Primeiro porque nao é essa a solucao, que tem que passar por estabilizar a situacao de guerra nos países de origem. A Europa nao consegue conter, a nível geográfico, económico, uma vaga de emigracao sem precedentes. Nao há casas, empregos, subsídios , a nível prático, para todas estas pessoas que procuram uma vida melhor.
Depois, nao terá mais obrigacao um país como o Qatar, a Arábia Saudita, os Emirados, de abrir as suas fronteiras? Porque nao o fazem? A nivel religioso e cultural e geográfico sao muito mais próximos. Mas, claro, estes países nao tem seguranca social, nao é dali que lhe vem as notícias de países que oferecem subsidios a familias com muitos filhos ( nao é ocasional que todos procurem a Alemanha como destino principal! )

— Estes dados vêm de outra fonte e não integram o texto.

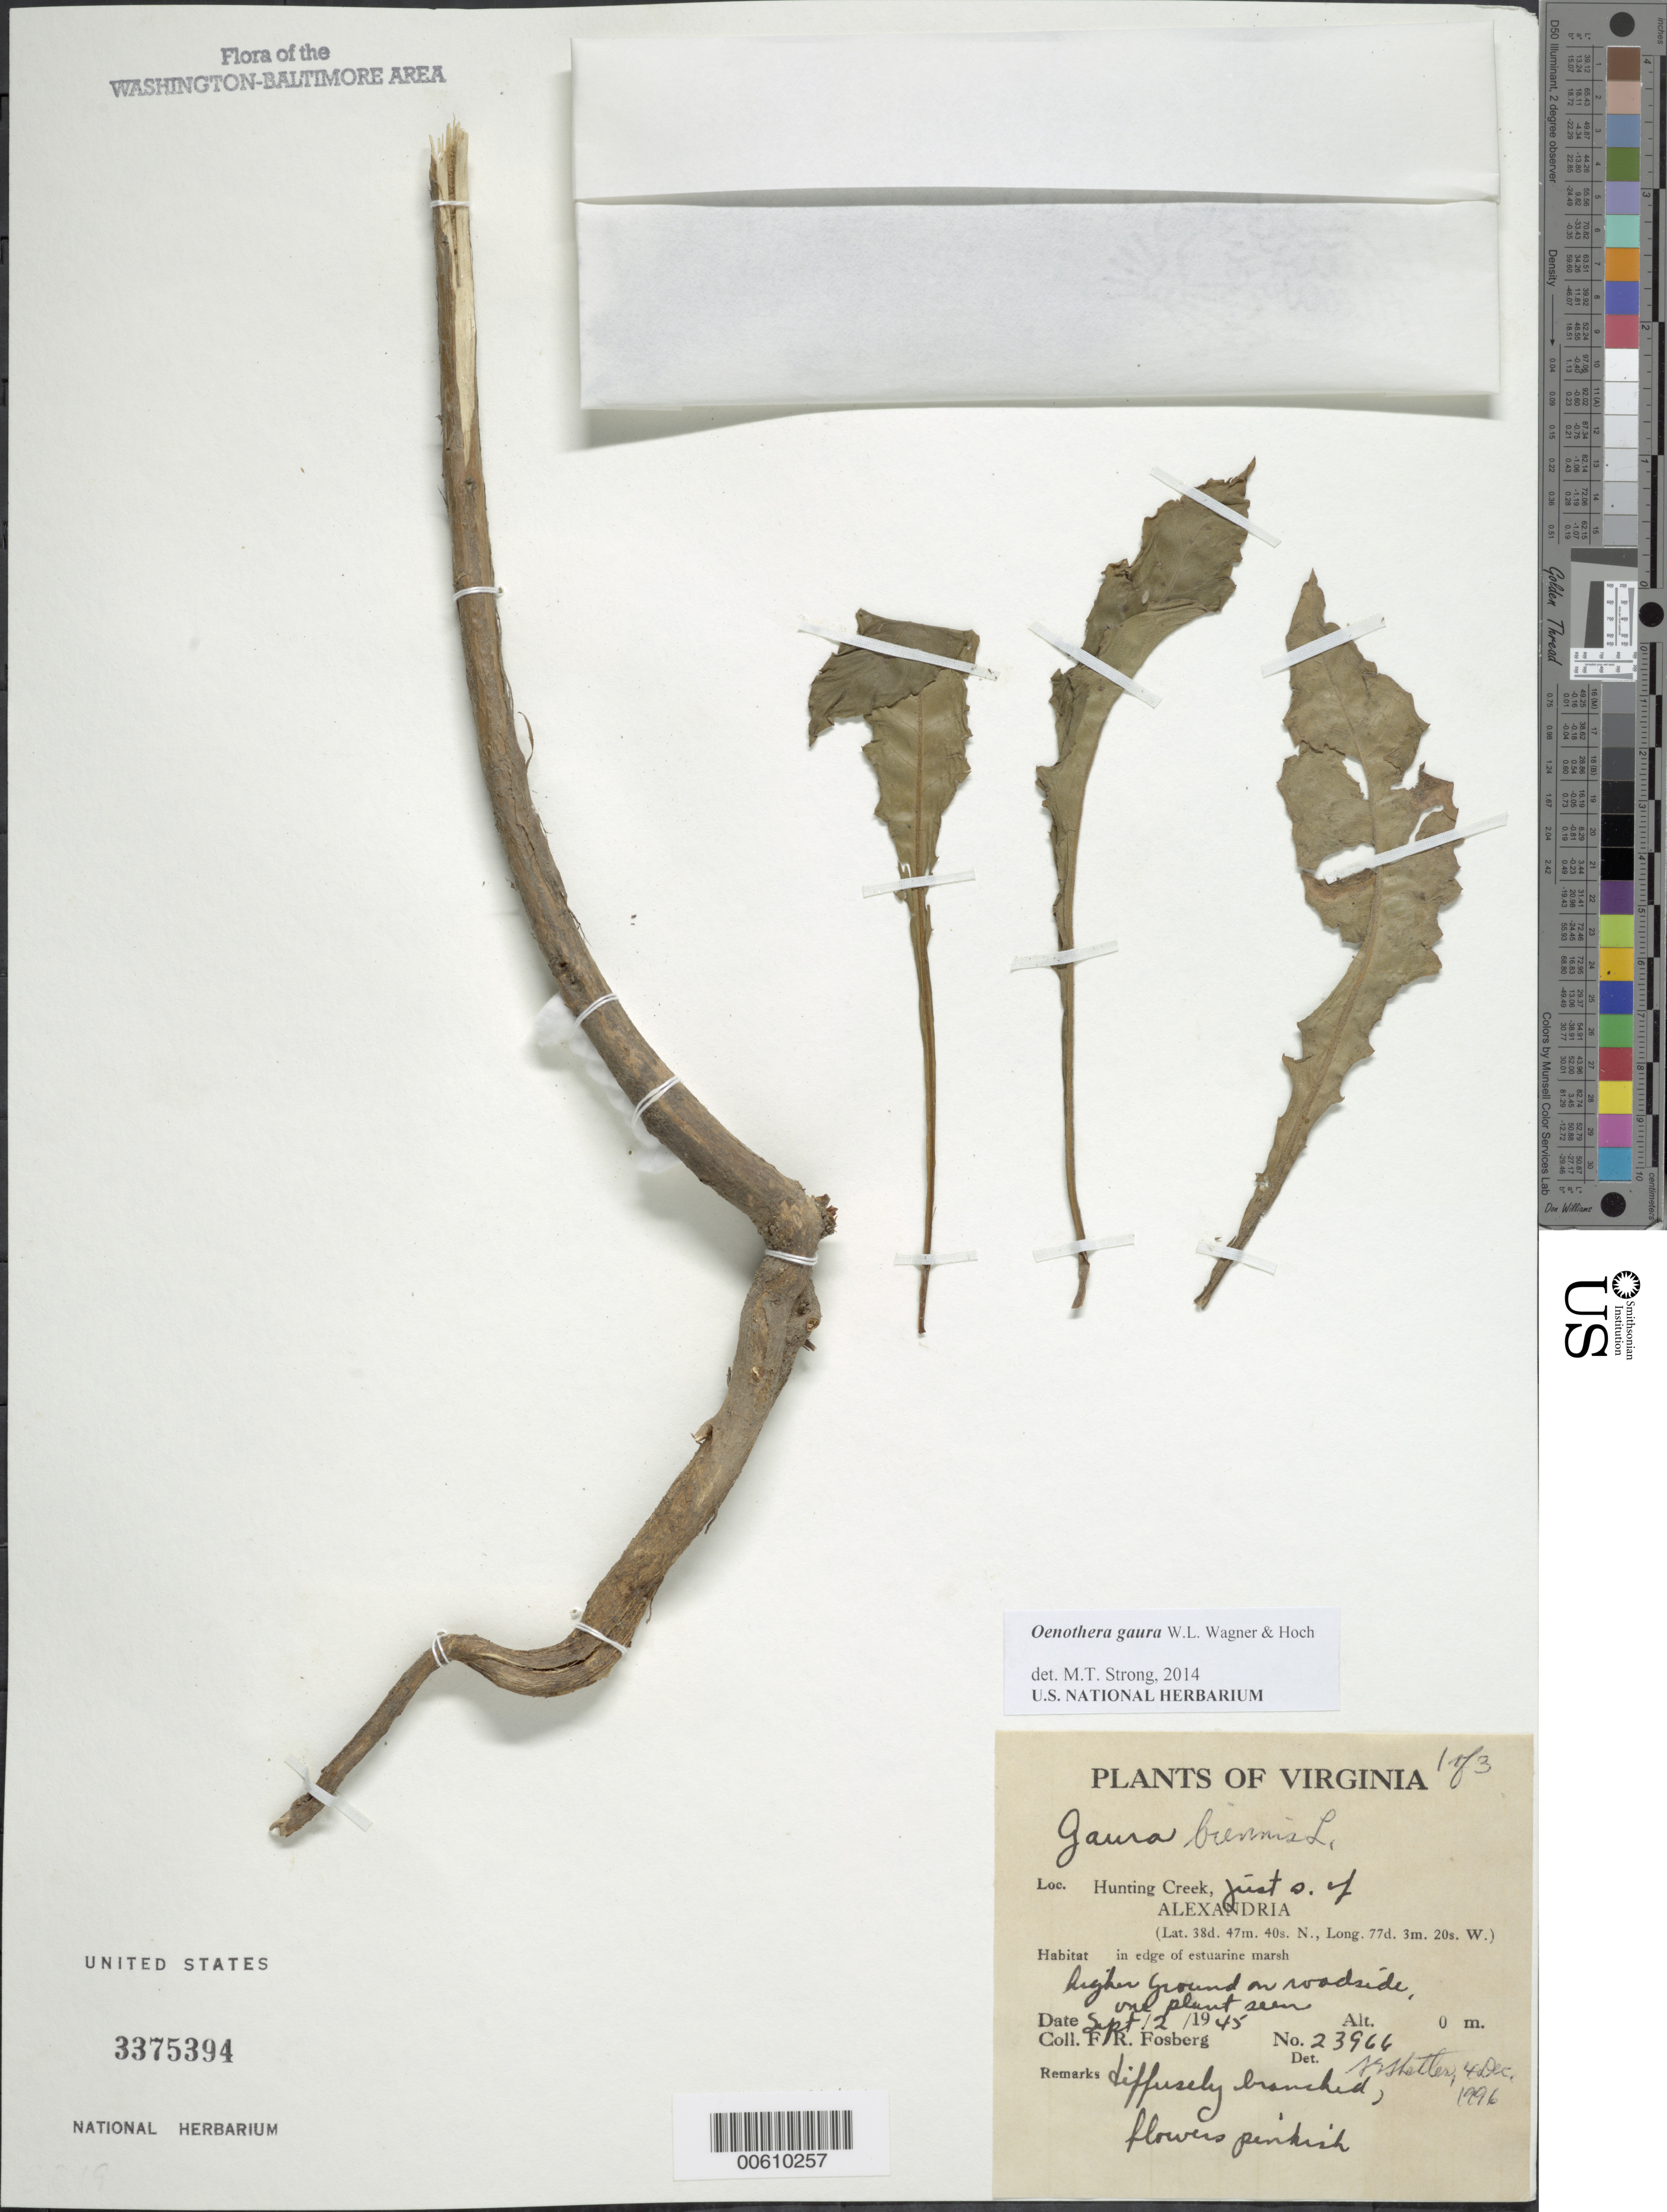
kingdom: Plantae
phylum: Tracheophyta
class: Magnoliopsida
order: Myrtales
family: Onagraceae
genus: Oenothera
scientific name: Oenothera gaura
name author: W.L. Wagner & Hoch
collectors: F. R. Fosberg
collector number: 23966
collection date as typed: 02 Sep 1945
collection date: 1945-09-02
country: United States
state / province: Virginia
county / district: Fairfax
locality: Hunting Creek, S of Alexandria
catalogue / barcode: US 3375394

Por fim, há a questao cultural. Tal como diz o Daniel, a religiao muculmana nunca se vai adaptar á Europa. Vai continuar fechada nos seus dogmas, nos seus valores. Vivo numa zona maioritariamente árabe e se muitos há que estao integrados, trabalham, contribuem para a comunidade, sao muitos os que vejo o dia inteiro no café ao lado de casa, a viver de subsídios. Chame-se racismo se quiser, eu chamo-lhe realidade, mas as ruas desta zona da cidade sao muito mais sujas. É a zona da cidade onde já fui chamada de puta, assim, do nada, simplesmente porque vinha a pé para casa sozinha a 1 da manha, e segundo o rapazinho - possivelmente nascido e criado na Bélgica - era puta simplesmente porque era ocidental e nós somos todas assim! Ora nao sei quanto a voces mas eu gosto dos valores Europeus, gosto de ruas limpas, de seguranca, de nao ter medo caso saia sozinha á noite, gosto de nao ter que levar com insultos porque sou mulher e coloco um vestido. Nao que todos sejam assim, mas é, efectivamente, uma cultura aparte, muito longe dos valores de liberdade e flexibilidade europeus. Tem que haver uma triagem, e nao, muitos deles, nao vao poder entrar. Porque, a nível prático nao é possível. Fica bem ser todo generoso mas onde ficam as propostas práticas?! Acaso vao abrir as portas de vossa casa para abrigar uma familia, encontrar-lhe um emprego? Entao porquê esperar que o governo o possa fazer?
Muito bem, vamos colocar estas pessoas no interior do país despovoado e elas que povoem aquilo e dinamizem a agricultura! é preciso investimento para ser agricultor, é preciso que eles queiram ser agricultores e viver no interior.
É tao complexa esta questao e traz tantas implicacoes negativas para a Europa a longo prazo, que nao entendo este humanismo liberal baseado em sentimentalismo e sem absolutamente nenhuma medida concreta de resolucao do problema. Fica bonito, sim, é diplomaticamente correcto, sentimo-nos uma pessoa melhor...mas no final de contas nao resolve nada.